In Memory of Robert Christopher Lawing

It is with a profound sense of loss and great sadness we announce the passing of Bechtler's former Executive Vice President, Christopher Lawing.

Charlotte – Robert Christopher Lawing, 48, died surrounded by family on June 2, 2020 after a valiant ten-year fight with cancer.

It has been said that the measure of a man is the worth of the things he cares about, and Christopher cared very deeply for the arts. After an early education at Wayne Country Day School, he earned a Bachelor of Music degree in Voice and Opera from the University of North Carolina, Chapel Hill, a Master of Arts degree in Arts Administration, and a Master of Music in Conducting from Winthrop University.

Christopher shared his love of the arts through a lifetime of mentorship and philanthropy. Shortly after high school, he worked with StageStruck: The Young People’s Own Theater in Goldsboro and sang in the choir for St. Paul’s United Methodist Church.

He gave North Carolina youth educational opportunities and instruction in music, art and drama by creating the Gaston School of the Arts Playhouse in Gastonia. He produced, coordinated, and directed several plays – Joseph and the Amazing Technicolor Dreamcoat and Annie were two of the most memorable.

Christopher settled in Charlotte where he met his devoted husband, Matthew Robbins.

There, he continued his dedication to community leaving a profound mark with outreach initiatives serving as the School Programs Manager for NC Blumenthal Performing Arts Center, Education and Outreach Associate at McColl Center for Art + Innovation and longtime Music Director for Mallard Creek Presbyterian Church.

Christopher played an integral part in building the Bechtler Museum of Modern Art. He instituted numerous programs like Jazz at the Bechtler; Low to No Vision, a program for the blind; the Jail Arts Initiative, a hands-on art making course supported by the Mecklenberg Sheriff’s Department; InReach, for adults with developmental struggles; Modernism + Film, an architecture and design documentary series; Music and Museum, a chamber music series; and Museum Memories, for adults with early onset dementia. His work was recognized with the North Carolina Art Education Association Museum Educator of the Year award in 2011.

Throughout his professional endeavors, he remained an inspiration to those around him. Acclaimed saxophonist and friend Ziad Rabie wrote, “My heart is speaking to let you know that my legacy as a jazz musician will always be intertwined with our friendship and your belief in me. You gave me the platform and the guidance to succeed and thrive.”

He was preceded in death by his father, Robert “Heavy” Lawing.

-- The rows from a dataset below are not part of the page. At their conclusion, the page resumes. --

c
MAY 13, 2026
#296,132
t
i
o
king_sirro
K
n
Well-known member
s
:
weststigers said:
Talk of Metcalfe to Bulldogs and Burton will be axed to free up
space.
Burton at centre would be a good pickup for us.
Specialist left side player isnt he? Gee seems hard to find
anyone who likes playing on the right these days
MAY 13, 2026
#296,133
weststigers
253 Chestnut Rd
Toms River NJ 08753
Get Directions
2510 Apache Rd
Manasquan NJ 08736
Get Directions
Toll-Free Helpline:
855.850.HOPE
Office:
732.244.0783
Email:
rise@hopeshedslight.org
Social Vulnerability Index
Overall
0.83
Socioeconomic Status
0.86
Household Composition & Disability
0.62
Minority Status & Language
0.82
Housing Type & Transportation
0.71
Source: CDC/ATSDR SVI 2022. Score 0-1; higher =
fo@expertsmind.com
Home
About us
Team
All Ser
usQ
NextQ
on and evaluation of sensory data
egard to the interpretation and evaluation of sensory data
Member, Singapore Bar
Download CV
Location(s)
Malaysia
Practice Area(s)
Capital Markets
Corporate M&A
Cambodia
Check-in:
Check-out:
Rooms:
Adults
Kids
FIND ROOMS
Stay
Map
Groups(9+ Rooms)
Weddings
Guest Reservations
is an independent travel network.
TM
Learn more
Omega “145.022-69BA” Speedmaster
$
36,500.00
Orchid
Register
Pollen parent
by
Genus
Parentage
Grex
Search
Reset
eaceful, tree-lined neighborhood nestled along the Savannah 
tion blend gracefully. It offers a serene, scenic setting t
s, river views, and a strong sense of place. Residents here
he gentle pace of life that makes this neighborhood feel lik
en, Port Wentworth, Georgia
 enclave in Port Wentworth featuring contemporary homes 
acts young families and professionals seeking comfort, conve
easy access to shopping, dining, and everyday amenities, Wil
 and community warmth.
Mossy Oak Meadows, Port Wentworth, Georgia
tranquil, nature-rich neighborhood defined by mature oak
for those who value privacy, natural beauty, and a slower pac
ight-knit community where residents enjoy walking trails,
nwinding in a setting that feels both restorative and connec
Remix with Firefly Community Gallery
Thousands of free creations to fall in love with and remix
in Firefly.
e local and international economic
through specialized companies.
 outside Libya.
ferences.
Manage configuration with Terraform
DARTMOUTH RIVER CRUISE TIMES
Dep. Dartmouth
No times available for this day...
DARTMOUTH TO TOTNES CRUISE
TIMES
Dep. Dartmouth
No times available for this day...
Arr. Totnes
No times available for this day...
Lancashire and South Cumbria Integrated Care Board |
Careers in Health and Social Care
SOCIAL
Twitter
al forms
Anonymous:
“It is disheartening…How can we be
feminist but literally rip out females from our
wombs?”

He is survived by his loving mother, Nell Simpson Lawing, his husband, Matthew Robbins both of Charlotte. His brother Tom Lawing and sister-in-law Jackie Lawing of Waxhaw, his sister Cathy Henderson of Denver, and many aunts, uncles, nieces, cousins, and extended family and friends.

Love and heartfelt gratitude go to the caregivers at Hospice & Palliative Care, Charlotte Region, the Levine Cancer Institute, Charlotte especially Dr. Asim Amin and his staff, who headed the immunotherapy clinical trial which extended Christopher’s life an additional nine years.

Christopher was eternally grateful, he signed off his last note with, “God bless all the warriors and caregivers and all my family and friends whose continued well wishes and prayers help me maintain the fight!”

In lieu of flowers, donations can be made in memory of Christopher Lawing to the Bechtler Museum of Modern Art, 420 South Tryon, Charlotte, NC 28202. A celebration of life service at Mallard Creek Presbyterian Church to be determined.

Thank you for helping the Bechtler honor the legacy of Christopher Lawing.